Pewarta : Arief
Kota Depok – Ribuan mahasiswa dari berbagai perguruan tinggi di Jabodetabek mulai bergerak menuju Bundaran Hotel Indonesia (HI), Jakarta Pusat, untuk mengikuti aksi unjuk rasa bertajuk “Menuju Indonesia Bangkrut”, Kamis (11/06/2026)
Dari pantauan di Kampus Universitas Indonesia (UI) Depok, massa aksi mulai diberangkatkan sekitar pukul 10.58 WIB hingga 11.00 WIB secara bertahap menggunakan sekitar 18 bus dan 10 angkutan kota (angkot). Skema pemberangkatan dilakukan secara bergelombang guna menghindari kemacetan dan meminimalkan gangguan terhadap pengguna jalan lainnya.
Seiring keberangkatan massa, kondisi Lapangan Rotunda UI yang sebelumnya menjadi titik kumpul mulai lengang. Sebagian besar peserta aksi telah diberangkatkan menuju lokasi demonstrasi, sementara sejumlah kendaraan pengangkut massa masih menunggu giliran keberangkatan.
Koordinator aksi menyebutkan, sekitar 1.000 mahasiswa UI turut ambil bagian dalam demonstrasi tersebut. Mereka bergabung dengan mahasiswa dari berbagai kampus lain di wilayah Jabodetabek, seperti UIN Syarif Hidayatullah Jakarta, Universitas Negeri Jakarta (UNJ), Universitas Pembangunan Nasional Veteran Jakarta, Universitas Pancasila, Politeknik Negeri Jakarta (PNJ), serta sejumlah perguruan tinggi lainnya.
“Secara keseluruhan, jumlah peserta aksi diperkirakan mencapai 3.000 orang,” ungkap Koordinator Aksi BEM UI.

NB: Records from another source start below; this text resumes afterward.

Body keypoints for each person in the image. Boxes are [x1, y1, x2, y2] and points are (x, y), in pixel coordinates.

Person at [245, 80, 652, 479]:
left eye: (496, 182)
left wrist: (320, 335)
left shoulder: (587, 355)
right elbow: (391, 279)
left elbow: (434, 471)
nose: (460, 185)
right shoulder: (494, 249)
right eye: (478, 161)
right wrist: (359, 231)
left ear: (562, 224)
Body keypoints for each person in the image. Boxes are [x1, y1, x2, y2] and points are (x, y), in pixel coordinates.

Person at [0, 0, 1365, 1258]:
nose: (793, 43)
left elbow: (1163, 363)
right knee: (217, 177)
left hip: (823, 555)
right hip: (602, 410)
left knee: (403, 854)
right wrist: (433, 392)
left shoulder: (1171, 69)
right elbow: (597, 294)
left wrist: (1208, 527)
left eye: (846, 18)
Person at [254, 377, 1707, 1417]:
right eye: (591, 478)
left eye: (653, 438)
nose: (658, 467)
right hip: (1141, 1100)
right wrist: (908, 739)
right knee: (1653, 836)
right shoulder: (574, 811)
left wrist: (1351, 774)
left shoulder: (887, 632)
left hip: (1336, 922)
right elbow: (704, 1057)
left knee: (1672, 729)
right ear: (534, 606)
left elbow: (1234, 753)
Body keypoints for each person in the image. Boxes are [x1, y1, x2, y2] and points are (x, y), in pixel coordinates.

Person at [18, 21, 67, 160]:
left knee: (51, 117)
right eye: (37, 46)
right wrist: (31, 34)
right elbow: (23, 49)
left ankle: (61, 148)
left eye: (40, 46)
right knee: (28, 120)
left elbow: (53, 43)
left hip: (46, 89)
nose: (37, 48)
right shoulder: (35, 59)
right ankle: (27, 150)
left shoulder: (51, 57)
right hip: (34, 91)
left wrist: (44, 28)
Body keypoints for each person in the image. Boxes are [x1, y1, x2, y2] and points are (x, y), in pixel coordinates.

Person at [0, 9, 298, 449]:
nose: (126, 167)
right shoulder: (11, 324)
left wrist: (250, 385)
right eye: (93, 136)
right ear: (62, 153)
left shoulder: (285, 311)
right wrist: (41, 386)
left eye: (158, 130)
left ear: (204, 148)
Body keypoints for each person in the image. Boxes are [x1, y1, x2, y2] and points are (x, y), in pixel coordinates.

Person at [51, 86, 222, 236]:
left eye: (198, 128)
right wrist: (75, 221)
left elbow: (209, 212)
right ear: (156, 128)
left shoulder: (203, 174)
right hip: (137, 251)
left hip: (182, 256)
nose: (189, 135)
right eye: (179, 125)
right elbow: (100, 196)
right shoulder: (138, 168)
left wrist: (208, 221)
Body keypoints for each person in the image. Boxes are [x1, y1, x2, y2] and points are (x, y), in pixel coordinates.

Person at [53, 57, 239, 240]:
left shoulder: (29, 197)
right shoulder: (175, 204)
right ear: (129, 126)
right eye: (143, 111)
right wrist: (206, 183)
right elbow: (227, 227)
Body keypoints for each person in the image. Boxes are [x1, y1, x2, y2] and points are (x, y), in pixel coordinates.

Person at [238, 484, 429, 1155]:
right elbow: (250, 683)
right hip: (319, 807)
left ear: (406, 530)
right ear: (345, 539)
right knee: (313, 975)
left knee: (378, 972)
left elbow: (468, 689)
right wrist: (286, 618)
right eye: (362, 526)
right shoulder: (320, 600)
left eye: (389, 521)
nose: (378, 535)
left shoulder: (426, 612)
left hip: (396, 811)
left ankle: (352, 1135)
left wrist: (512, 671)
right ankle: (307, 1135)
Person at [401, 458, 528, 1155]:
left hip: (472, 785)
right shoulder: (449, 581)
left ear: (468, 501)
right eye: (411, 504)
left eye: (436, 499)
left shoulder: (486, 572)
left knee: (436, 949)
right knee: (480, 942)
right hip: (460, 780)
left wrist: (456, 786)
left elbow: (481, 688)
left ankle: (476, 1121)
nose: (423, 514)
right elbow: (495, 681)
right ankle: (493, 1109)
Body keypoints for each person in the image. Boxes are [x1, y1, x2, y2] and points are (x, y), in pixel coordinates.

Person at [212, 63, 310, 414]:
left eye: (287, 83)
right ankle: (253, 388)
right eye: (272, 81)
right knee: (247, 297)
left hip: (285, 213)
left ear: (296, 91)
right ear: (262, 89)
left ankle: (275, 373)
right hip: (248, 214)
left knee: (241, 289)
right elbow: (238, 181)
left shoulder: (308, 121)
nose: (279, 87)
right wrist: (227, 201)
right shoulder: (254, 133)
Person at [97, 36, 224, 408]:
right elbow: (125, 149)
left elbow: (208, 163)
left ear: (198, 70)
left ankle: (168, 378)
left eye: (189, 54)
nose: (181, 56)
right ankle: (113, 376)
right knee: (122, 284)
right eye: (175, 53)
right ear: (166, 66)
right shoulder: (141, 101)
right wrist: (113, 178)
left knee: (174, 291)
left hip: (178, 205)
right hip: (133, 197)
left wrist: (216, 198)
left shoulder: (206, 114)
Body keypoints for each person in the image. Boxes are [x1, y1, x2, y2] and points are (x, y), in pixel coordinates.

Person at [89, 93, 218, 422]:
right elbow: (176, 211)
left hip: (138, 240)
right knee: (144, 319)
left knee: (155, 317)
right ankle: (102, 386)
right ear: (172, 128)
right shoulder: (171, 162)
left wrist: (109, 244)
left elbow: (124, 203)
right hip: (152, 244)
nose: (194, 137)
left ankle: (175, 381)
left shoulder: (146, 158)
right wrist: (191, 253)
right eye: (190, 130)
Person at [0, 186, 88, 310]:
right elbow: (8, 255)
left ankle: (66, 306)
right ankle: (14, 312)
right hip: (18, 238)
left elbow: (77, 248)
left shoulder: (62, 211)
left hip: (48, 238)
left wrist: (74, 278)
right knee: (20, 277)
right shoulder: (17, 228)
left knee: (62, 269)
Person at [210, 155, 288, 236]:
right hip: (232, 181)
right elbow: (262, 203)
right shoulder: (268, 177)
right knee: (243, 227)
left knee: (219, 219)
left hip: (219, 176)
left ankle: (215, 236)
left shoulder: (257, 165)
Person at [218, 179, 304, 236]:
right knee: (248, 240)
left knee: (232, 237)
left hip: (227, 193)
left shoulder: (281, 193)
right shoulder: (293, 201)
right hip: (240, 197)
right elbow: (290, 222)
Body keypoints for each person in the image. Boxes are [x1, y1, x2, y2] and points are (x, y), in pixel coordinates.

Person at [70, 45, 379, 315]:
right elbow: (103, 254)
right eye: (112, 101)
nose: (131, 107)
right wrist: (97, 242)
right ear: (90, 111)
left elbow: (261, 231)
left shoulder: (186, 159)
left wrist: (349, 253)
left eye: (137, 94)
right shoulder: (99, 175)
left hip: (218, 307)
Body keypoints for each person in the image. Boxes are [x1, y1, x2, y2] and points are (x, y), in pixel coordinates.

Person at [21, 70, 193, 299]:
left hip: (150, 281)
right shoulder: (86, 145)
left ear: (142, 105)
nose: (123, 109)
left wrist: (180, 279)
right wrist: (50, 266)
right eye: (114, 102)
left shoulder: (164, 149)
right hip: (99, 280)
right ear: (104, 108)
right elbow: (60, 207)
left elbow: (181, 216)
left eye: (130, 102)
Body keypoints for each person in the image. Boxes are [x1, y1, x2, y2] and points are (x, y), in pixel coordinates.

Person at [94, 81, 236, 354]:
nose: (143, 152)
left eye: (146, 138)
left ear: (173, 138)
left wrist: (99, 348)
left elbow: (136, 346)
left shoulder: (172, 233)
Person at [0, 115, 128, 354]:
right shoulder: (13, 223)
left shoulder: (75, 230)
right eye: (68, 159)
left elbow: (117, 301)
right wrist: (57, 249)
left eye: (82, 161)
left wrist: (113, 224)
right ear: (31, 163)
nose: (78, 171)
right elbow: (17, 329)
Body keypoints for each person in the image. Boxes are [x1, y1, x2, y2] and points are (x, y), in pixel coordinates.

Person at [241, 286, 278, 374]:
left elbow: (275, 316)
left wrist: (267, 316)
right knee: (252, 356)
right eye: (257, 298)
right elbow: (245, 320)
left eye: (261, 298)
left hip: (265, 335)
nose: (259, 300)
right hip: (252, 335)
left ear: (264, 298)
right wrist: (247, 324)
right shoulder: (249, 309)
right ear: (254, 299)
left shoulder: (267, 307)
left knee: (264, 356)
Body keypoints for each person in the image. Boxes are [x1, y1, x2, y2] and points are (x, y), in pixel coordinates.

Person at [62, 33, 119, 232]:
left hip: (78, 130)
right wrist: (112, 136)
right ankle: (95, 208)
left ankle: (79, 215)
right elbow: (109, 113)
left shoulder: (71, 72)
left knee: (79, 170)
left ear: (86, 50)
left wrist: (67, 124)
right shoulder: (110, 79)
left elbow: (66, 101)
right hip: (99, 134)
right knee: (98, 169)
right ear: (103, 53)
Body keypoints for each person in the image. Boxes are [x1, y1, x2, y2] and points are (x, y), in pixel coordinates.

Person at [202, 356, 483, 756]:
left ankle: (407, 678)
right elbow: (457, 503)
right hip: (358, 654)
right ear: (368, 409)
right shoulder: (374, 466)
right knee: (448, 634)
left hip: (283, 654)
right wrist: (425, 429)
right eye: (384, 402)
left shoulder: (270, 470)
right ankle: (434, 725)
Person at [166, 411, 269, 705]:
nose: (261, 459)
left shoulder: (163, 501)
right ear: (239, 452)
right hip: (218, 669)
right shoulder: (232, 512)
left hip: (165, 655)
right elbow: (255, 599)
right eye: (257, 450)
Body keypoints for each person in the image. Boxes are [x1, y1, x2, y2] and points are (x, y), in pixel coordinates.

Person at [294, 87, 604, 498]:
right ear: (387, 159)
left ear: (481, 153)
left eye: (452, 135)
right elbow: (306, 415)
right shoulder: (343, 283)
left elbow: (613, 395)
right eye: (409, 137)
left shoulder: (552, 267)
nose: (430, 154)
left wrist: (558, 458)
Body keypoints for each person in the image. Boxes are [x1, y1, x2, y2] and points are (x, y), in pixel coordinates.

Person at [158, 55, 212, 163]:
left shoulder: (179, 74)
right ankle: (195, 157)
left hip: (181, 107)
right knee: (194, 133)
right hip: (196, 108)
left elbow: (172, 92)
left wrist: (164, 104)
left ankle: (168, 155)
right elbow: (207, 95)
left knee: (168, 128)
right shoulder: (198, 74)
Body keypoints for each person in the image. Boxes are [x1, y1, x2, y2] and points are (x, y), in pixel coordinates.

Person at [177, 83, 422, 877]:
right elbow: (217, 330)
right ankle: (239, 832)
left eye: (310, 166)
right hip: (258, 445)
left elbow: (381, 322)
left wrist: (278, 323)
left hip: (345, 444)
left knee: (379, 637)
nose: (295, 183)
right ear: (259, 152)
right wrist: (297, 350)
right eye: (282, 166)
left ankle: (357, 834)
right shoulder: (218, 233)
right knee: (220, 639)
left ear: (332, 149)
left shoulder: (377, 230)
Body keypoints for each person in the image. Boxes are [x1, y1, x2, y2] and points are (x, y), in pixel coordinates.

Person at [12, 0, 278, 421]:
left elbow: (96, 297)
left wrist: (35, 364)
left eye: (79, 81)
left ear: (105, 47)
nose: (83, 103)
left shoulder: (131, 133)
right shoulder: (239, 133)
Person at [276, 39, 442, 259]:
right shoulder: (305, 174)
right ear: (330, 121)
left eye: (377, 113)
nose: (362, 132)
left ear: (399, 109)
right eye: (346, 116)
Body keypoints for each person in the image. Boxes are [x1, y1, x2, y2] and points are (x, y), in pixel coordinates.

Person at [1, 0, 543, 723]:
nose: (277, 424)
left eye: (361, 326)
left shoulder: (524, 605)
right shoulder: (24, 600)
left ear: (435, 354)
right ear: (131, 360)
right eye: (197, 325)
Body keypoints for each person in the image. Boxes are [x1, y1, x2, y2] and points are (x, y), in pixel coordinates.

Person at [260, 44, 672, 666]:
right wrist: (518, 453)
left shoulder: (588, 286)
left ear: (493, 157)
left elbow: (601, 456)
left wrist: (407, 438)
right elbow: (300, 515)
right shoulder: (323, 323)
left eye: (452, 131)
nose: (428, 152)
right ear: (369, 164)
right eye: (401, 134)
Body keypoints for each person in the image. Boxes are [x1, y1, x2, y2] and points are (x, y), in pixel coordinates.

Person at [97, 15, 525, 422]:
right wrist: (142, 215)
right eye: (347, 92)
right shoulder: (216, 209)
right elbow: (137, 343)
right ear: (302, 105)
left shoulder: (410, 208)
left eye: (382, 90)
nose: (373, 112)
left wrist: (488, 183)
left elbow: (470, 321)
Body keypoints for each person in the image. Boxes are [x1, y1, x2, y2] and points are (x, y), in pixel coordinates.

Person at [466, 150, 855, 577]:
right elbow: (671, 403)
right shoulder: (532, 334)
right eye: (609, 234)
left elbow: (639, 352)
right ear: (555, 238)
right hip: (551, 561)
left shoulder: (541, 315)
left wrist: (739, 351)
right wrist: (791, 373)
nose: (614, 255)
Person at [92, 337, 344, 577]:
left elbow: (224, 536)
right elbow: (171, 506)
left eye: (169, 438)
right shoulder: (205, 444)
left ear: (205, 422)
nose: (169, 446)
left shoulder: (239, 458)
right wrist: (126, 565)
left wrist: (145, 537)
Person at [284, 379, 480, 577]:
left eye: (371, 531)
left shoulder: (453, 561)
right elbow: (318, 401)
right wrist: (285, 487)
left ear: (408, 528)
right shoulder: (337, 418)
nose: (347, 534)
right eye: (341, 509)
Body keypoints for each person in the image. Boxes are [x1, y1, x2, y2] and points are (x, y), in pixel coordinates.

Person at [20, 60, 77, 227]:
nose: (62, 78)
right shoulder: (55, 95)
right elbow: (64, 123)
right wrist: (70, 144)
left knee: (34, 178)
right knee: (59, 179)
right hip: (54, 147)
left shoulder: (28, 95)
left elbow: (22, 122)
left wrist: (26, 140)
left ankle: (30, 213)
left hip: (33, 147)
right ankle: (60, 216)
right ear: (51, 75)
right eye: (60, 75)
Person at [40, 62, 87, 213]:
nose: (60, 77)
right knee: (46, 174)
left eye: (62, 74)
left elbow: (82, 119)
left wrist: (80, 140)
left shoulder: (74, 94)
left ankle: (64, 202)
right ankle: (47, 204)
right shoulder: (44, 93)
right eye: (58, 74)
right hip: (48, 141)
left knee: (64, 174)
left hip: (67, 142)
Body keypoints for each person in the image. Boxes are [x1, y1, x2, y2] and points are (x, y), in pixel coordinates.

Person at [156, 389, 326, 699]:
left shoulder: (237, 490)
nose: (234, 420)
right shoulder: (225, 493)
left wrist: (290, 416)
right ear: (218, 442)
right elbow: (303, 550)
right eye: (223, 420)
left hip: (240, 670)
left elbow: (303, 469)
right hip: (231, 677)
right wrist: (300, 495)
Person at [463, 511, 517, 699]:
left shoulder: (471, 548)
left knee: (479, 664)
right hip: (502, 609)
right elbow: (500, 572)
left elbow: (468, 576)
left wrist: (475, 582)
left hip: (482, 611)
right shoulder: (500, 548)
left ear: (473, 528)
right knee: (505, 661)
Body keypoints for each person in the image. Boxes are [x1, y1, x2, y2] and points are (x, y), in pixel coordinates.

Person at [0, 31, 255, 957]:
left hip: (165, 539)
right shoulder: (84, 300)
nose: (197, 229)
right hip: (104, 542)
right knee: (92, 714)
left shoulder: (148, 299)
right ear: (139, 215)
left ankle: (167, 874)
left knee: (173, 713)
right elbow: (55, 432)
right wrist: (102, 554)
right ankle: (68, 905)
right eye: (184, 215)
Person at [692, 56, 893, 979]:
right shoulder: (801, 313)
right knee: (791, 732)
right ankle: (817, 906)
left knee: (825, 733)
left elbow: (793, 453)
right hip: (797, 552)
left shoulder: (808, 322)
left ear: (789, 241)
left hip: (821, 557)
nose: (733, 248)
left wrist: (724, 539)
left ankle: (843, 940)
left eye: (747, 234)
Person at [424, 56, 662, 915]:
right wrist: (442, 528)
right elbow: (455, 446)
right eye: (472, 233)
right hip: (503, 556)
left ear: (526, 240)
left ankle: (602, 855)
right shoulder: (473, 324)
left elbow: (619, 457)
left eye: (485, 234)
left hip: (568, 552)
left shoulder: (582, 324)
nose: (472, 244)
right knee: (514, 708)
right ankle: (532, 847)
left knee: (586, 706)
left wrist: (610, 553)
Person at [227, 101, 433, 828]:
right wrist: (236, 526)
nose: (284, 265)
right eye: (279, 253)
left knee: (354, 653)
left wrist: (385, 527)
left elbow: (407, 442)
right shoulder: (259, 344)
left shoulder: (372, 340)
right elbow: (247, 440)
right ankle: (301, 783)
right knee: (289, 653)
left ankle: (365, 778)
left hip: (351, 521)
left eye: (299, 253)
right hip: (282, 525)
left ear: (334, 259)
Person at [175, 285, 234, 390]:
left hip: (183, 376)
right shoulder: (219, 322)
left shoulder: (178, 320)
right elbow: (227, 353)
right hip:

Dalam aksinya, mahasiswa mengusung sedikitnya lima tuntutan utama kepada pemerintah. Salah satu tuntutan yang paling disorot adalah penggunaan Anggaran Pendapatan dan Belanja Negara (APBN) yang dinilai harus lebih tepat sasaran dan tidak digunakan untuk program – program yang dianggap kurang menyentuh kebutuhan mendesak masyarakat.
Massa juga mendesak pemerintah menghentikan sejumlah program prioritas, seperti Program Makan Bergizi Gratis (MBG) dan Koperasi Desa Merah Putih. Menurut mereka, program tersebut belum menjawab persoalan ekonomi yang saat ini dihadapi masyarakat.
Selain itu, mahasiswa menyoroti melemahnya kondisi ekonomi nasional yang ditandai dengan tekanan terhadap nilai tukar rupiah. Mereka menilai situasi tersebut menjadi alarm serius bagi stabilitas perekonomian Indonesia dan membutuhkan langkah penanganan yang lebih konkret dari pemerintah.
Kenaikan harga bahan bakar minyak (BBM) non-subsidi juga menjadi sorotan dalam aksi tersebut. Massa menilai kenaikan harga Pertamax berpotensi mendorong peralihan konsumsi masyarakat ke BBM bersubsidi, yang pada akhirnya dapat meningkatkan beban subsidi dan memicu kelangkaan pasokan di lapangan.
Tak hanya isu ekonomi, mahasiswa juga mengangkat persoalan demokrasi dan tata kelola pemerintahan. Mereka menolak keterlibatan aparat Militer maupun Kepolisian dalam jabatan – jabatan sipil yang dinilai dapat mengaburkan batas antara fungsi pertahanan, keamanan, dan pemerintahan sipil.
Melalui aksi ini, mahasiswa menegaskan tuntutan agar pemerintah lebih berpihak pada kepentingan rakyat, menjaga stabilitas ekonomi, serta menjalankan kebijakan publik secara transparan dan akuntabel demi kemaslahatan masyarakat luas.